Exercise objective:
Please output the listing exactly as it stands, but omit any images.

--- Supplied material Enclosed Below ---

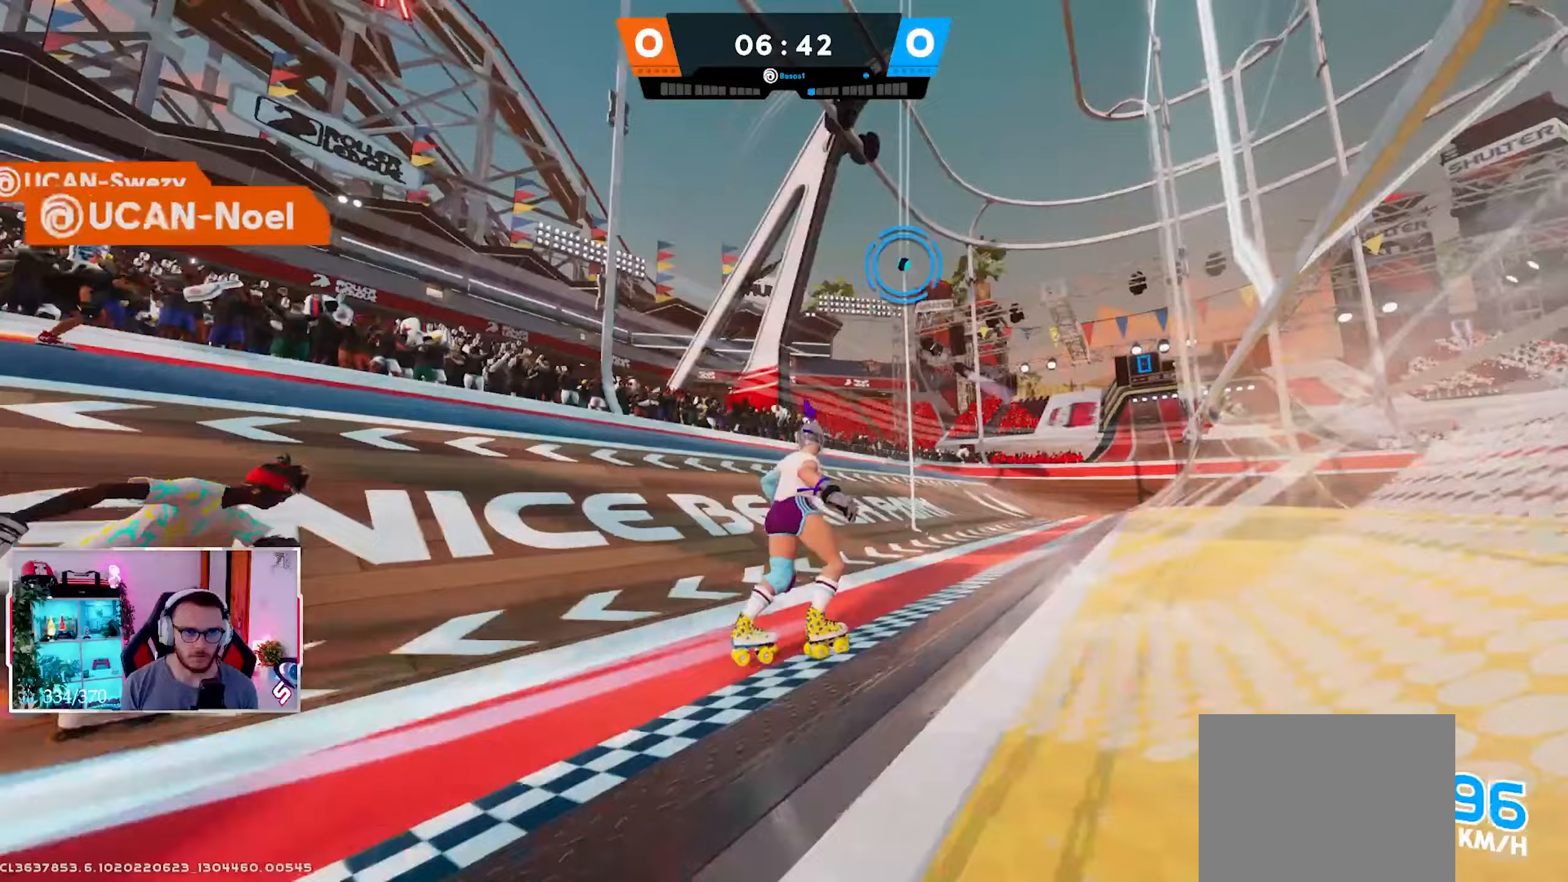
{"buttons": [], "left_stick": "up-right", "right_stick": "center", "events": [[50, "left_stick", "up"], [200, "left_stick", "up-right"], [450, "right_stick", "center"]]}
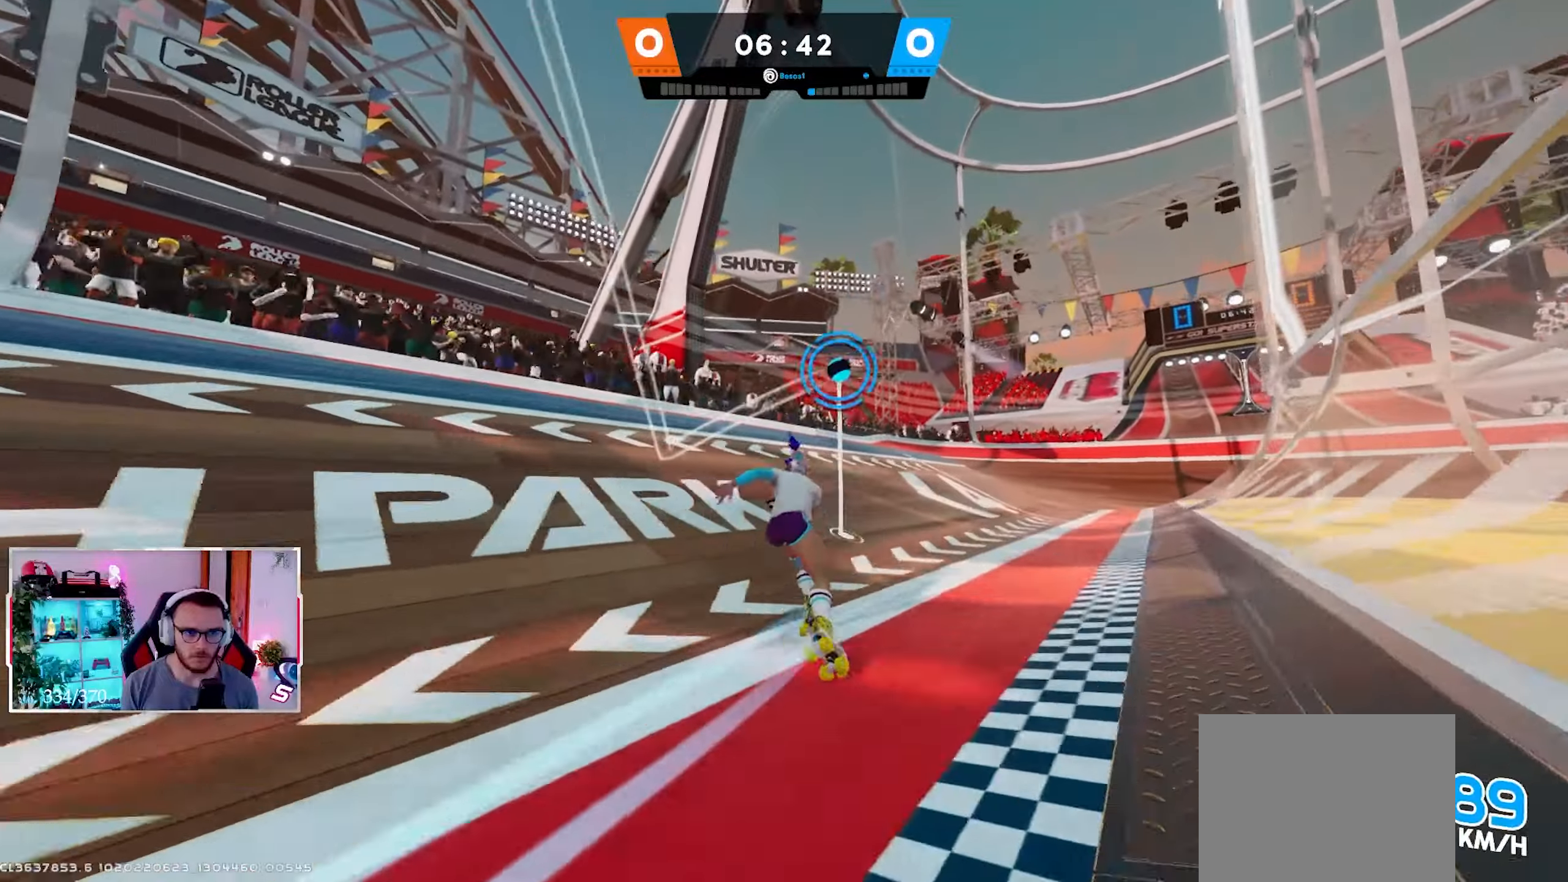
{"buttons": [], "left_stick": "up-right", "right_stick": "down-right", "events": [[67, "left_stick", "right"], [183, "right_stick", "right"], [300, "X", "down"], [367, "right_stick", "down-right"], [383, "X", "up"], [417, "left_stick", "up-right"]]}
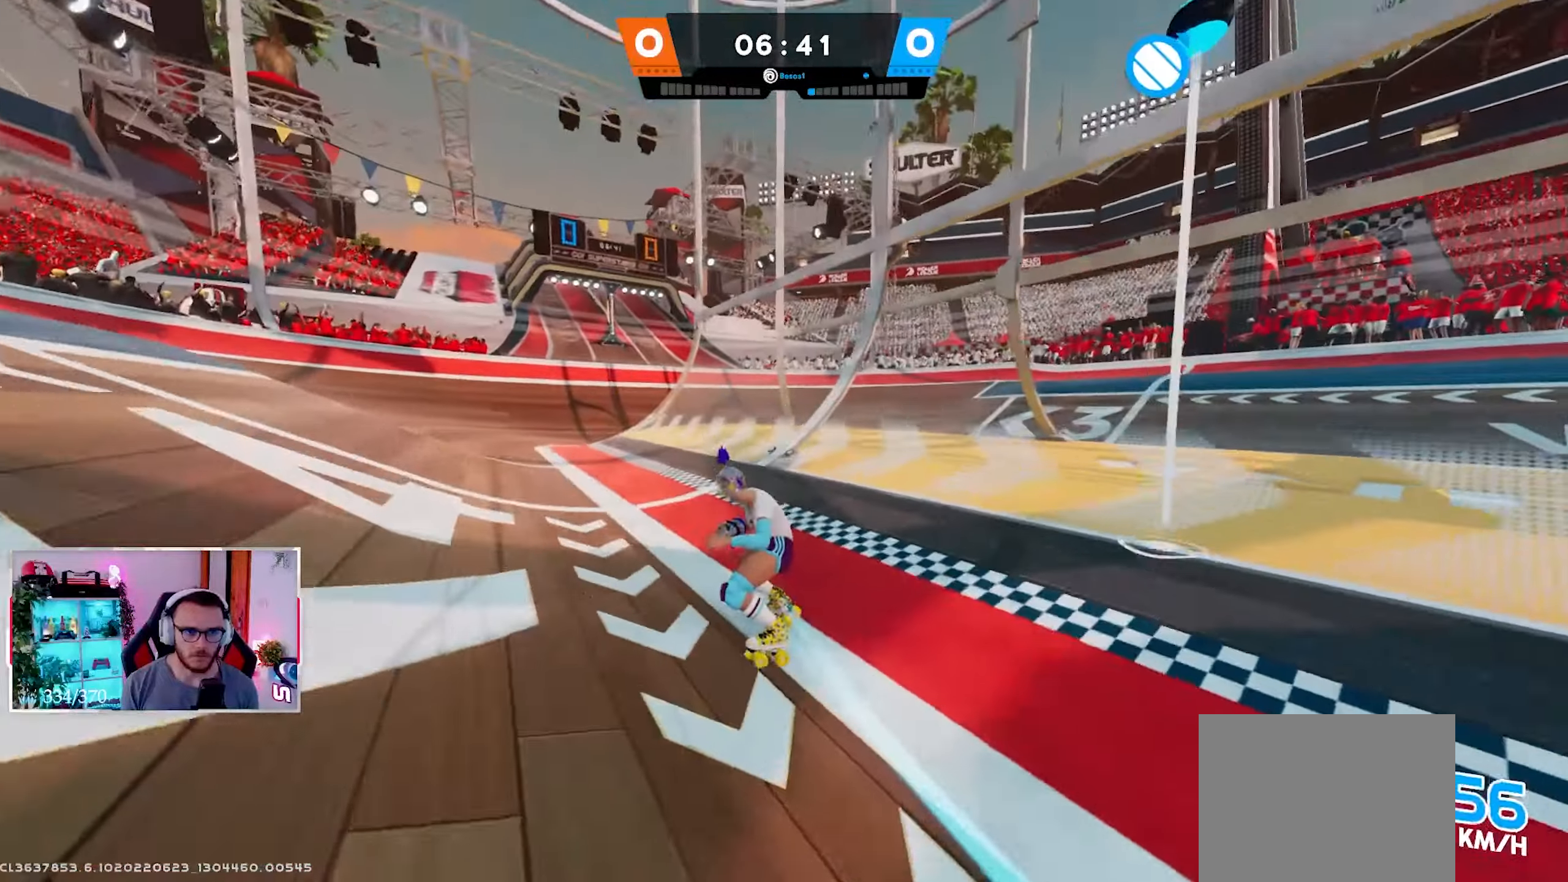
{"buttons": [], "left_stick": "up-right", "right_stick": "left", "events": [[33, "B", "down"], [50, "right_stick", "down"], [133, "B", "up"], [200, "right_stick", "down-left"], [217, "A", "down"], [300, "A", "up"], [367, "right_stick", "left"]]}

--- End of Enclosed Supplied material ---

Solution for this task:
{"buttons": [], "left_stick": "up-right", "right_stick": "center", "events": [[50, "left_stick", "up"], [200, "left_stick", "up-right"], [450, "right_stick", "center"]]}
{"buttons": [], "left_stick": "up-right", "right_stick": "down-right", "events": [[67, "left_stick", "right"], [183, "right_stick", "right"], [300, "X", "down"], [367, "right_stick", "down-right"], [383, "X", "up"], [417, "left_stick", "up-right"]]}
{"buttons": [], "left_stick": "up-right", "right_stick": "left", "events": [[33, "B", "down"], [50, "right_stick", "down"], [133, "B", "up"], [200, "right_stick", "down-left"], [217, "A", "down"], [300, "A", "up"], [367, "right_stick", "left"]]}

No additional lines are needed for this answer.